[Stored items]
_ _ _

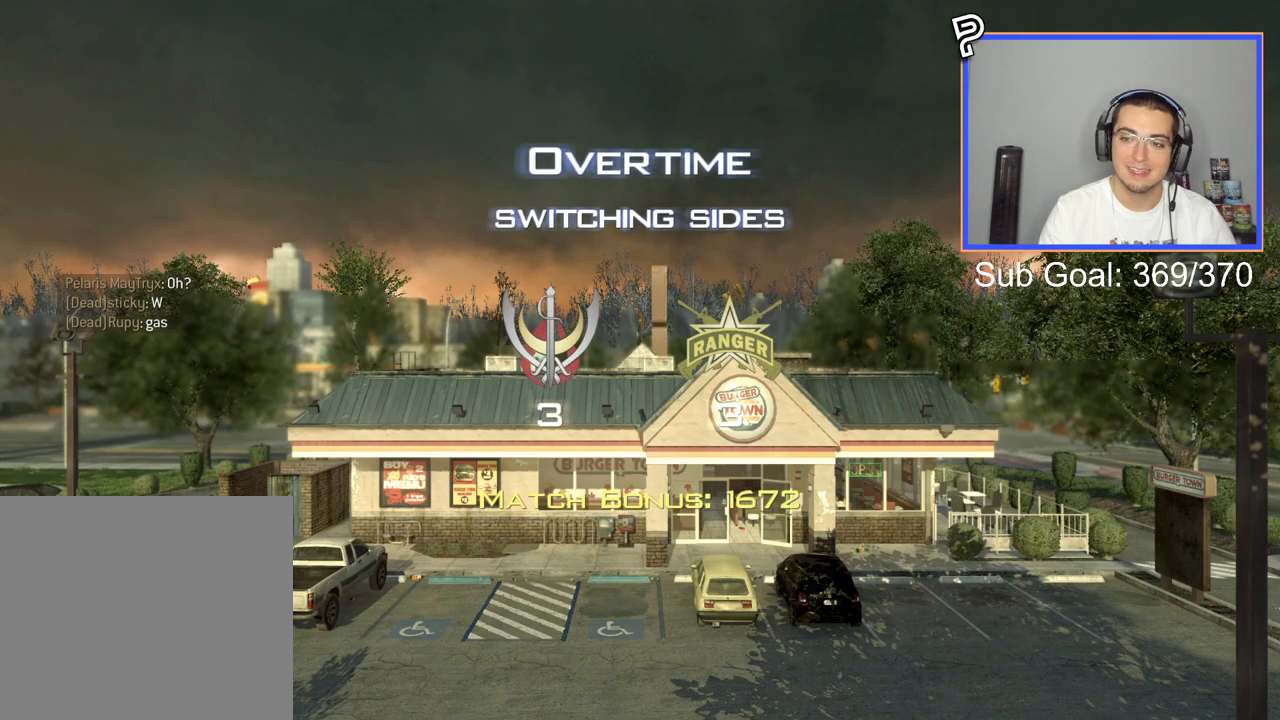
{"buttons": ["L3"], "left_stick": "up-right", "right_stick": "right", "events": [[217, "CIRCLE", "down"], [333, "CIRCLE", "up"], [383, "left_stick", "up-right"], [433, "right_stick", "right"], [450, "L3", "down"]]}
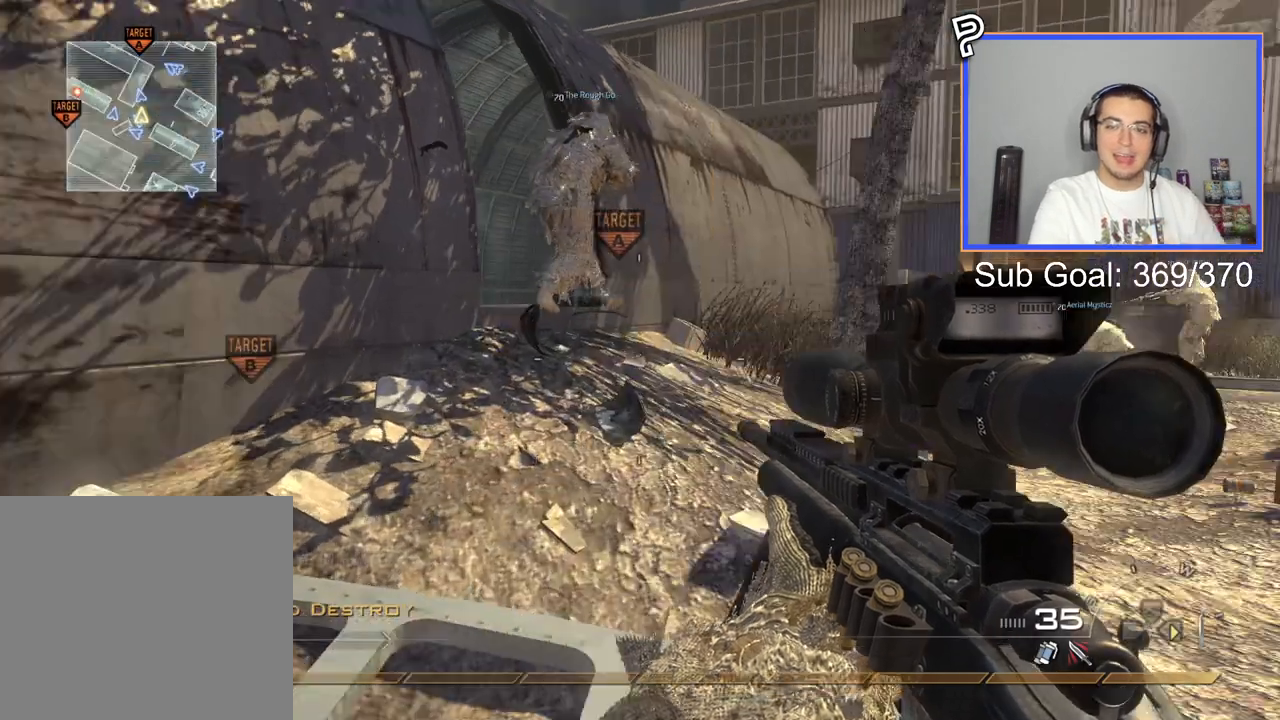
{"buttons": [], "left_stick": "up", "right_stick": "center", "events": [[67, "left_stick", "up"], [84, "right_stick", "center"], [267, "L3", "up"]]}
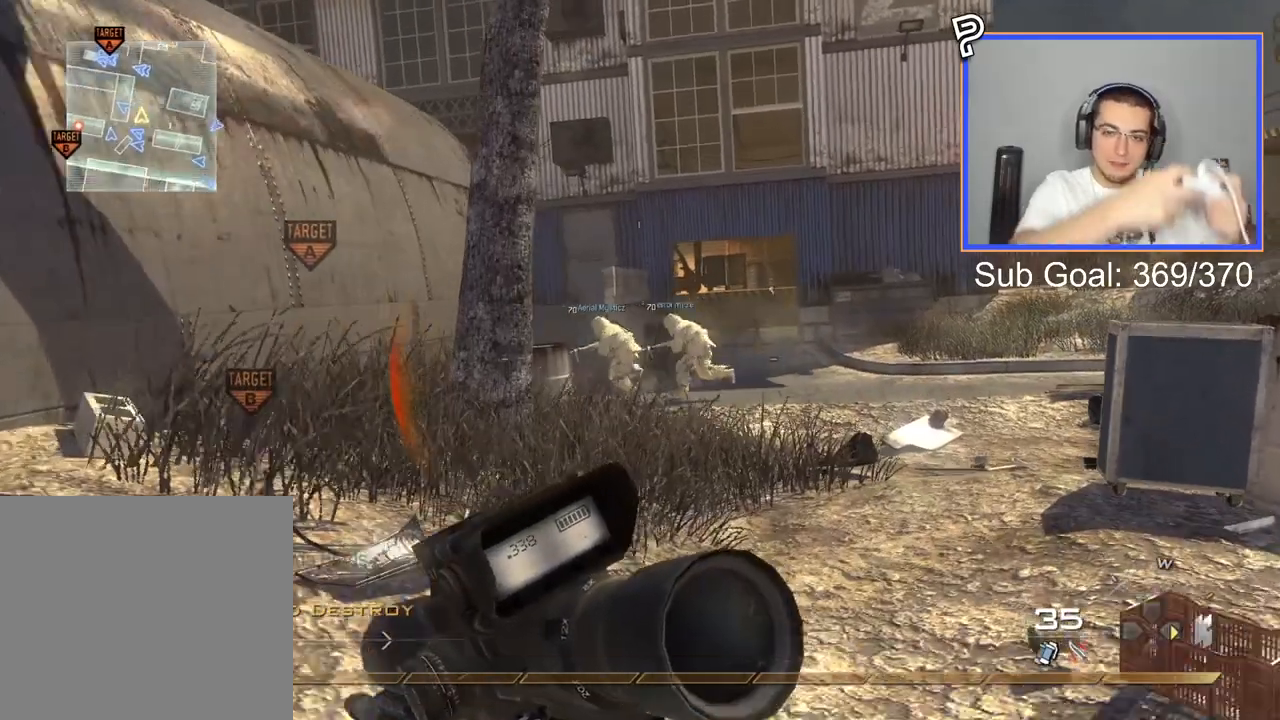
{"buttons": ["TRIANGLE"], "left_stick": "up", "right_stick": "center", "events": [[417, "TRIANGLE", "down"]]}
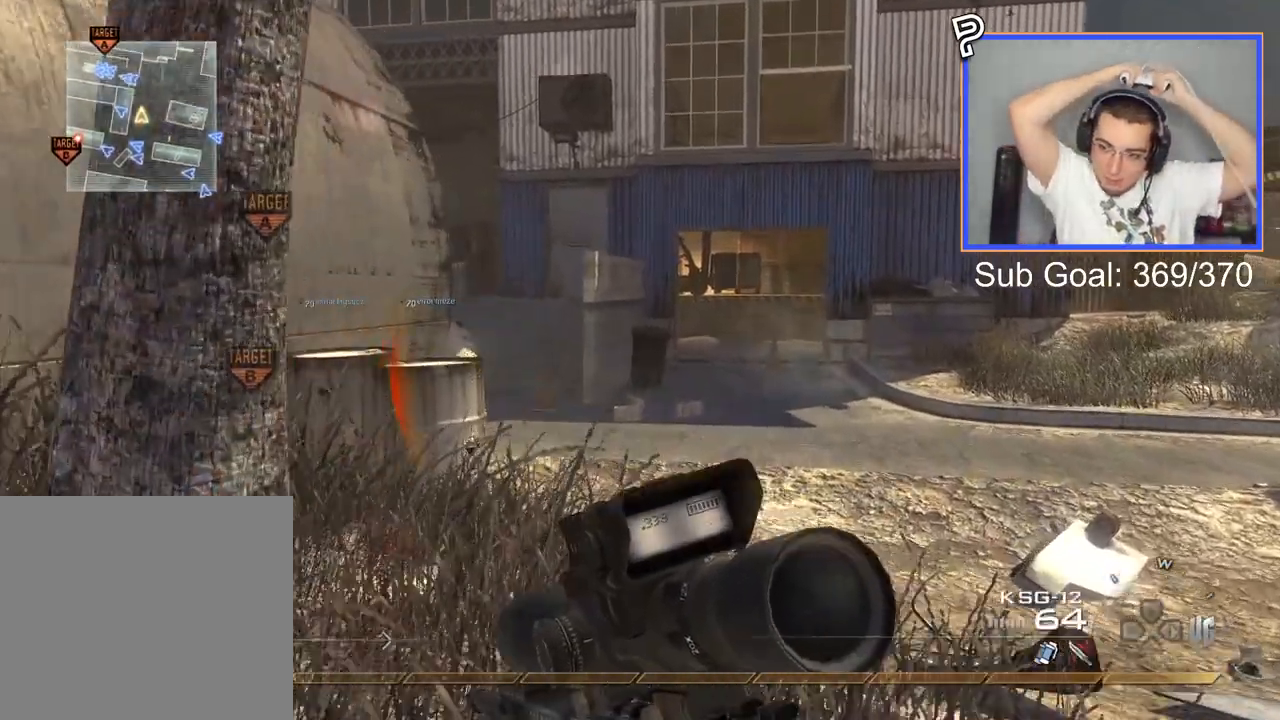
{"buttons": [], "left_stick": "up", "right_stick": "left", "events": [[51, "TRIANGLE", "up"], [317, "right_stick", "left"]]}
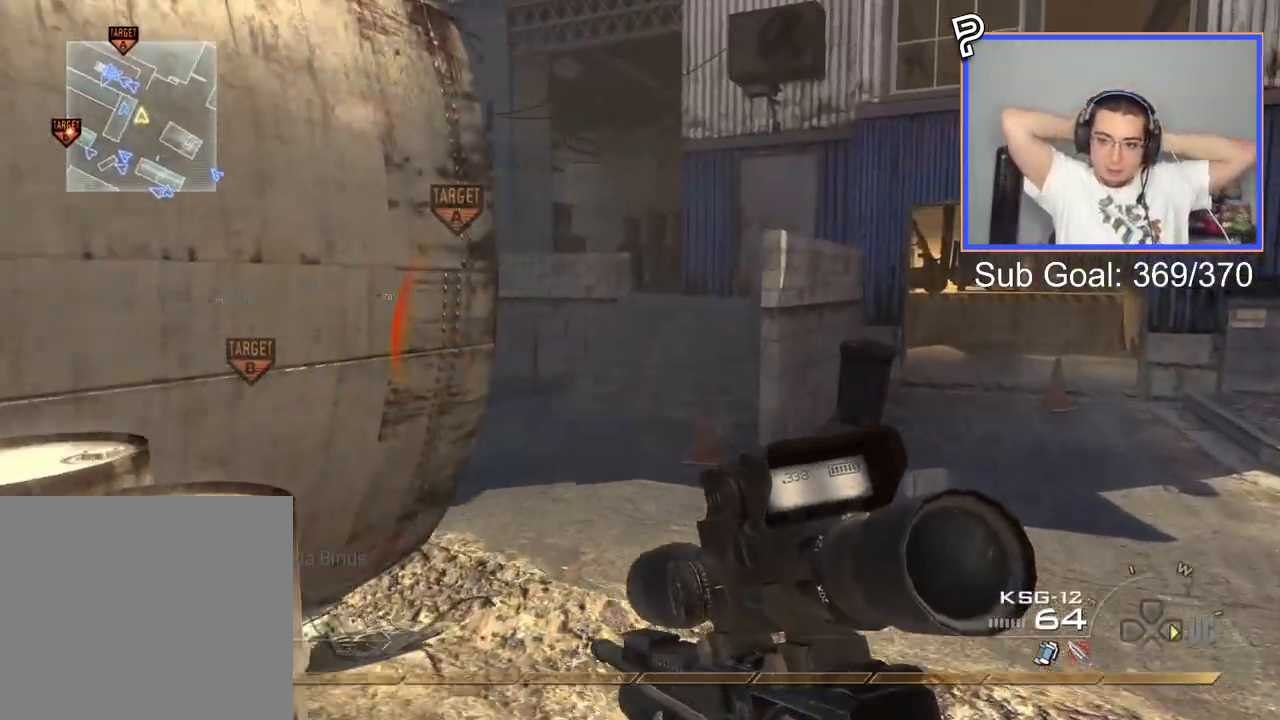
{"buttons": [], "left_stick": "center", "right_stick": "center", "events": [[250, "CROSS", "down"], [284, "left_stick", "center"], [350, "CROSS", "up"], [500, "right_stick", "center"]]}
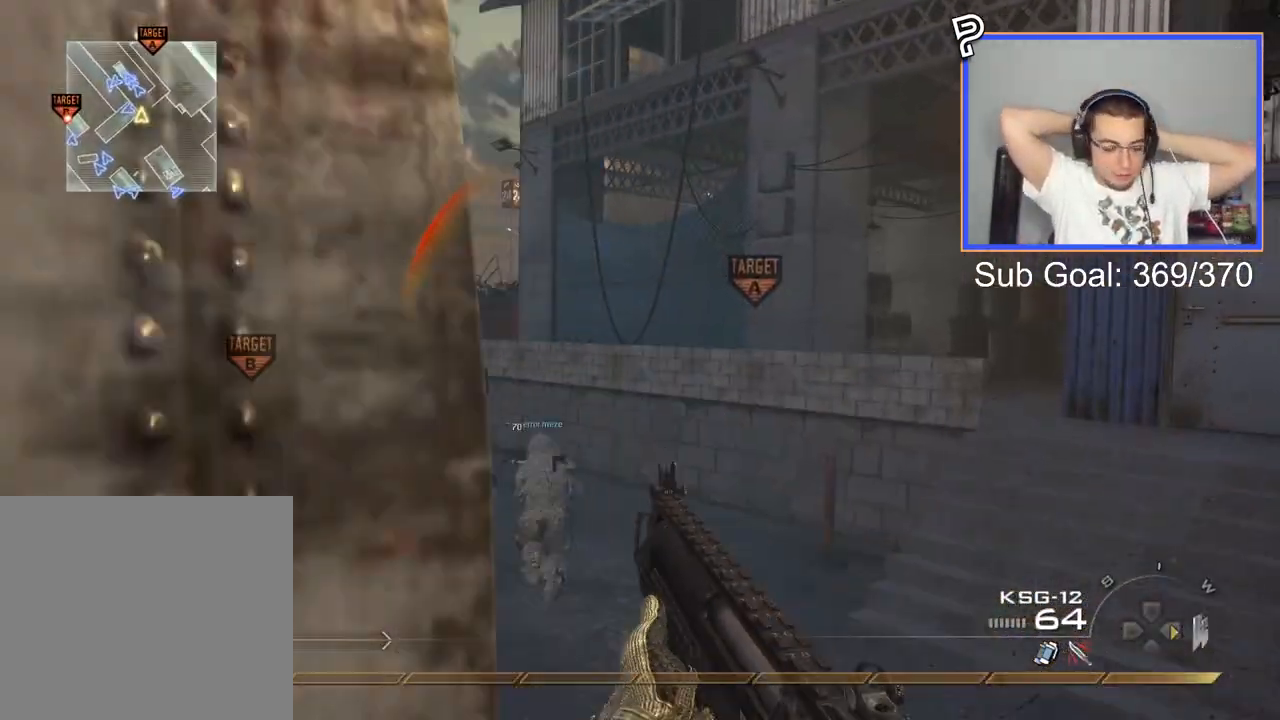
{"buttons": [], "left_stick": "center", "right_stick": "center", "events": []}
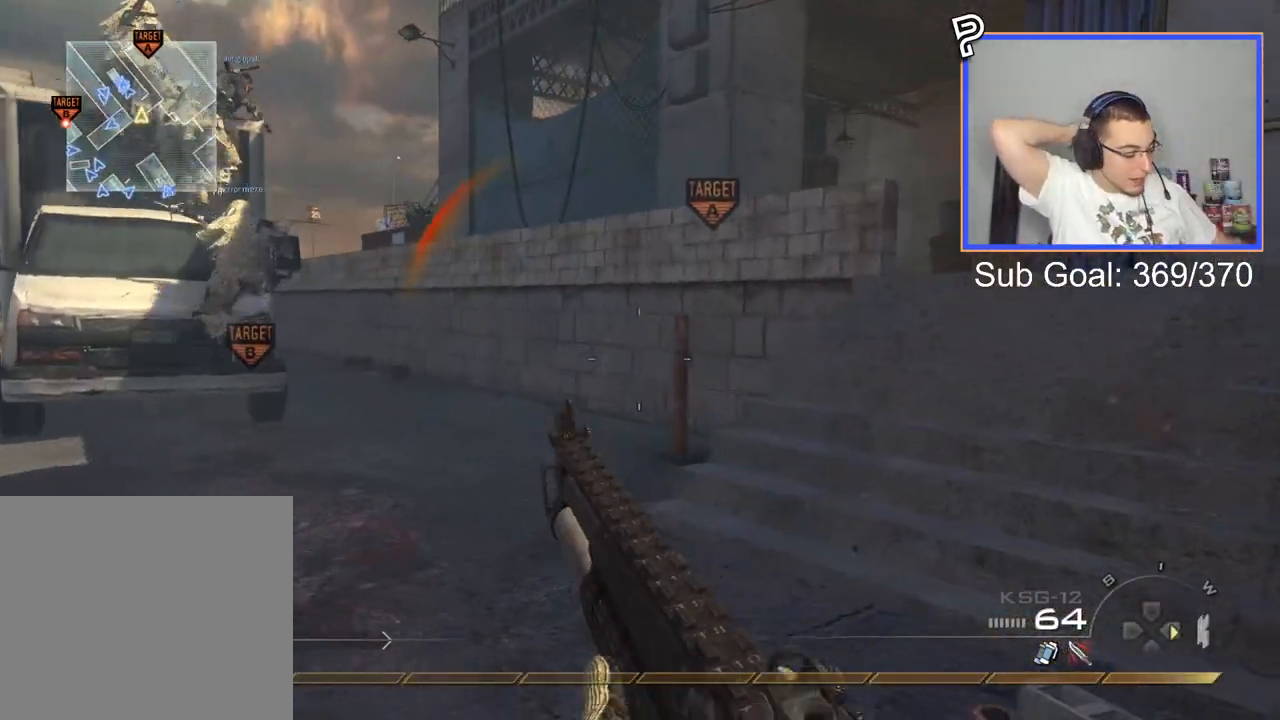
{"buttons": [], "left_stick": "center", "right_stick": "center", "events": []}
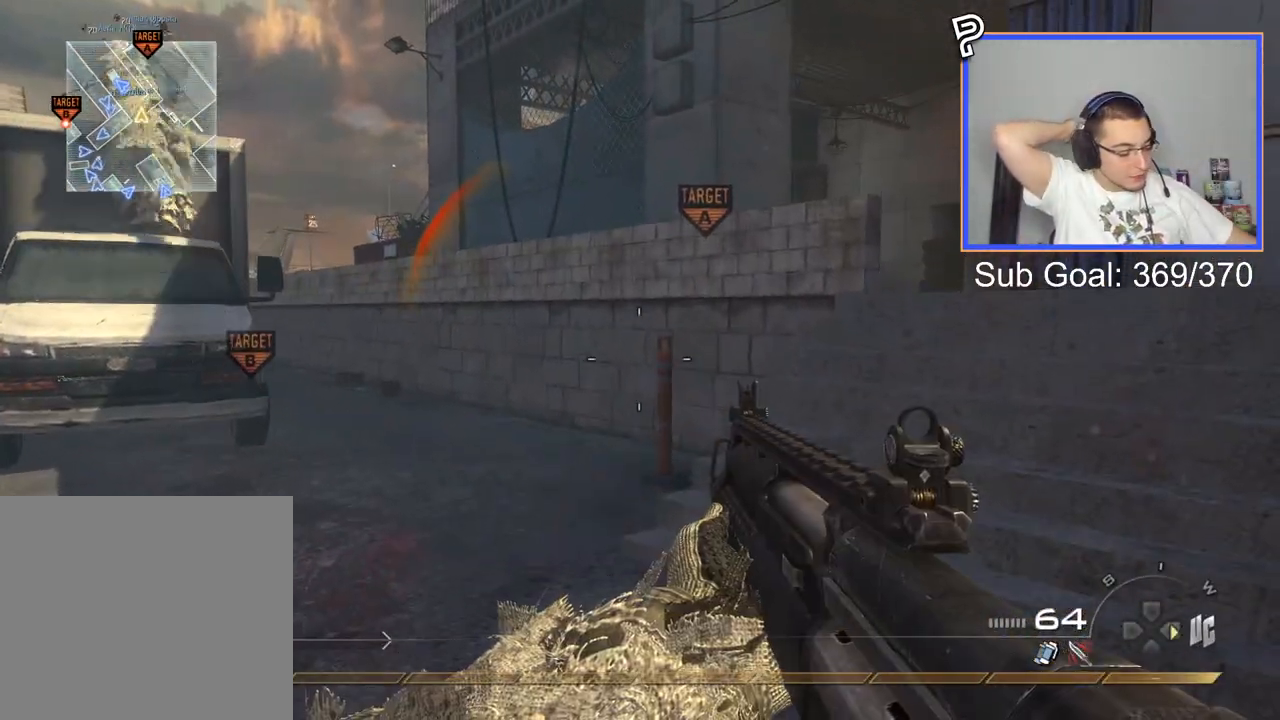
{"buttons": [], "left_stick": "center", "right_stick": "left", "events": [[501, "right_stick", "left"]]}
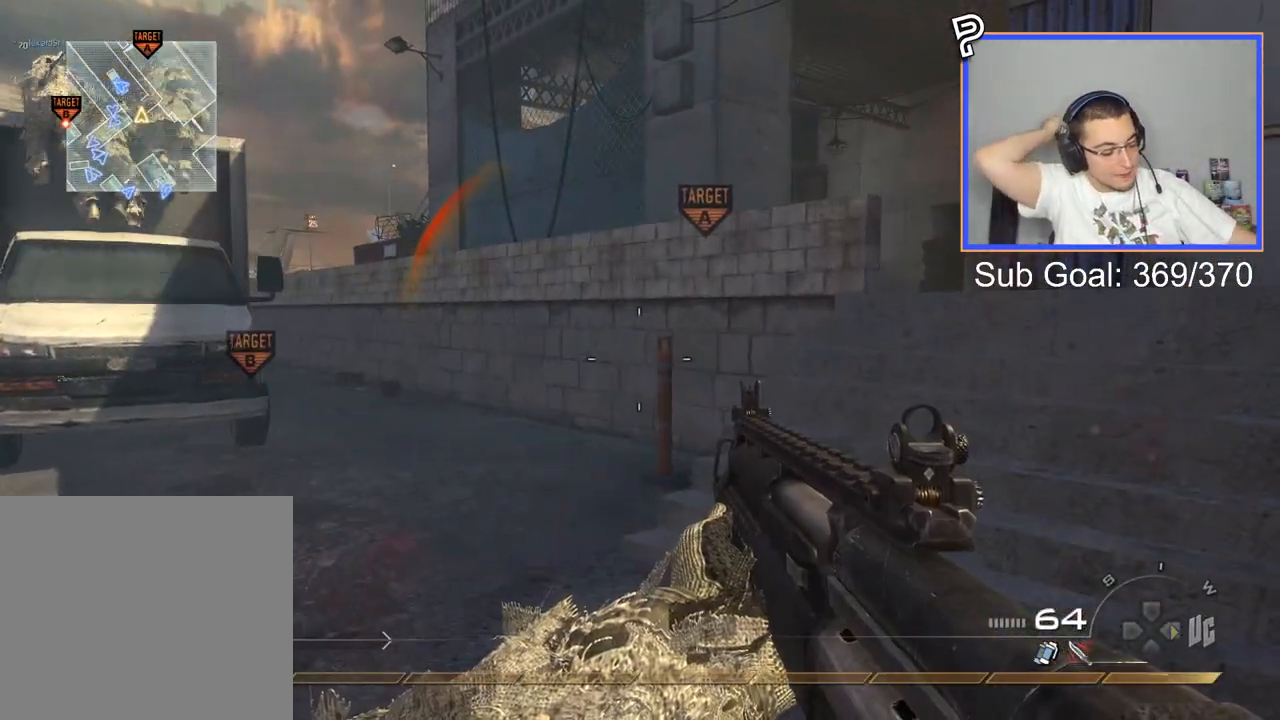
{"buttons": [], "left_stick": "center", "right_stick": "left", "events": []}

_ _ _

Description of the task -> Read through the data above. Report each line that has the word "down".

Answer to the exercise ->
{"buttons": ["L3"], "left_stick": "up-right", "right_stick": "right", "events": [[217, "CIRCLE", "down"], [333, "CIRCLE", "up"], [383, "left_stick", "up-right"], [433, "right_stick", "right"], [450, "L3", "down"]]}
{"buttons": ["TRIANGLE"], "left_stick": "up", "right_stick": "center", "events": [[417, "TRIANGLE", "down"]]}
{"buttons": [], "left_stick": "center", "right_stick": "center", "events": [[250, "CROSS", "down"], [284, "left_stick", "center"], [350, "CROSS", "up"], [500, "right_stick", "center"]]}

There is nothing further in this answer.